There’s been a strange cluster of articles on the net lately, regarding the usual financial memes: the Fed is insolvent, near bankruptcy, everything’s going to collapse on such-and-such a date, the dollar is doomed, and so on.
This time, however, it’s coming from some unusual sources. One is, of course, Kentucky US Senator Rand Paul (son of US Congressman Ron Paul, for those in our international readership). There’s nothing unusual about that, for the Pauls – both Ron and Rand – have been wanting to audit the Federal Reserve for years (and for that matter, so have most Americans). What is unique about the more recent news, is that now the CIA is weighing in, in the form of financial analyst Jim Rickards:
Here’s the crux of the matter, according to the CIA financial analyst :
“Rickards shared an alarming collection of charts in the discussion that proved our country has secretly reached, or exceeded, crisis levels in our stock market, with our dollar, and banking system that are more severe than in 1929.…He examined two charts in particular that specifically place much of the blame for this on the Federal Reserve.
“‘What you can see from this first chart is that for over a decade the Federal Reserve steadily grew its capital reserves. Even after the recession struck, on the surface at least, they kept strengthening their financial backing,’ he explained.

** DATA SEGMENT **

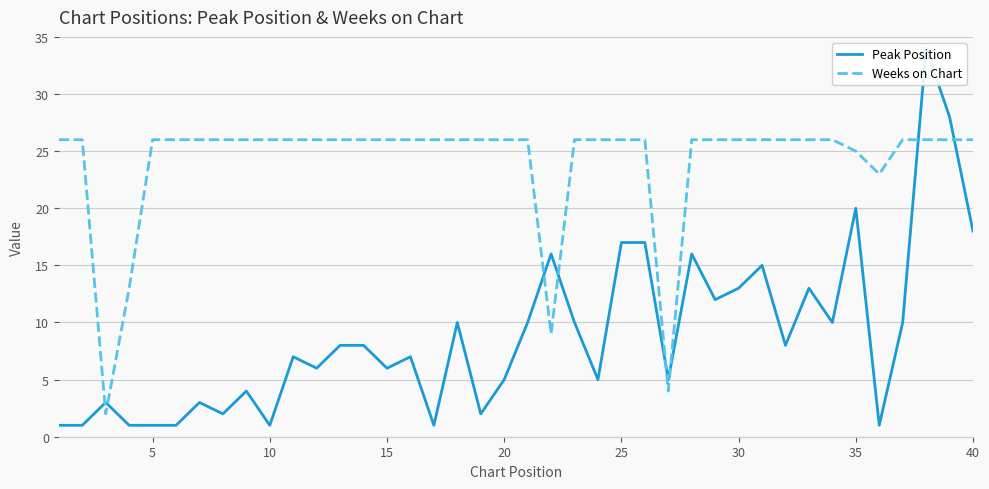

Count the number of data series in this chart.

2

** WHAT YOU WILL DO **
1. Answer these questions from the Federal Reserve article:
(a) Which state does Rand Paul represent in the US Senate?
(b) What have both Ron and Rand Paul wanted to do for years?
(c) Rickards's charts show crisis levels more severe than in which year?
2. Rewrite the paragraph of the Federal Reserve article that begins "This time, however, it's coming from some unusual sources" as a short list of its main points.
3. Write the next part of the Federal Reserve article, picking up after its final sentence.
The listing has no connection to the Federal Reserve article.

** ANSWERS TO THE TASKS **
1.
(a) Kentucky
(b) Audit the Federal Reserve
(c) 1929

2.
- The recent claims are coming from unusual sources.
- One source is Kentucky US Senator Rand Paul, son of US Congressman Ron Paul.
- Rand Paul's involvement is not unusual, since both Pauls have wanted to audit the Federal Reserve for years, as have most Americans.
- The new development is that the CIA is weighing in through financial analyst Jim Rickards.

3.
“‘And today they have over $56.2 billion of cash on hand. $56.2 billion sounds like a lot of money, but it’s not the full picture.'”
“‘You have to compare the cash the Federal Reserve has on hand with the debt they’ve taken on since the recession. And when you do the picture becomes a lot scarier, because that figure is $4.3 trillion,’ Rickards continued.
“‘So you have $56.2 billion propping up $4.3 trillion worth of debt. That means the Fed is leveraged 77-1. Prior to our 2008 meltdown that was only 22-1.'”
But there’s another huge fly in the ointment: systems analysis, and cycles:
I hope you caught it, but if you didn’t, here’s the crux of it:
“One ontological feature of complex systems is that they are not entirely predictable. An agricultural monoculture is a good example: we can control all the visible inputs–fertilizer, seeds, water, pesticides, etc.–and conclude that we can completely control the output, but evolution throws a monkey wrench into our carefully controlled system at semi-random times: an insect pest develops immunity to pesticides or the GMO seeds, a drought disrupts the irrigation system, etc.
The irony of assuming that controlling all the visible inputs gives us ultimate control over all outputs is the more we centralize control of each input, the more vulnerability we introduce to the system.”
“If the economy and the market are indeed systems, then we can predict that any level of control will fail no matter how extreme, and it will fail in an unpredictable fashion that is unrelated to the power of the control mechanism.
“Indeed, we can posit that the apparent perfection of central-bank engineered stability (i.e. a low VIX and an ever-rising market) sets up a crash that surprises everyone who is confident that central-bank monocultures never crash. In the real world, manipulated stability is so vulnerable to cascading collapses that crashes are probabilistically inevitable.”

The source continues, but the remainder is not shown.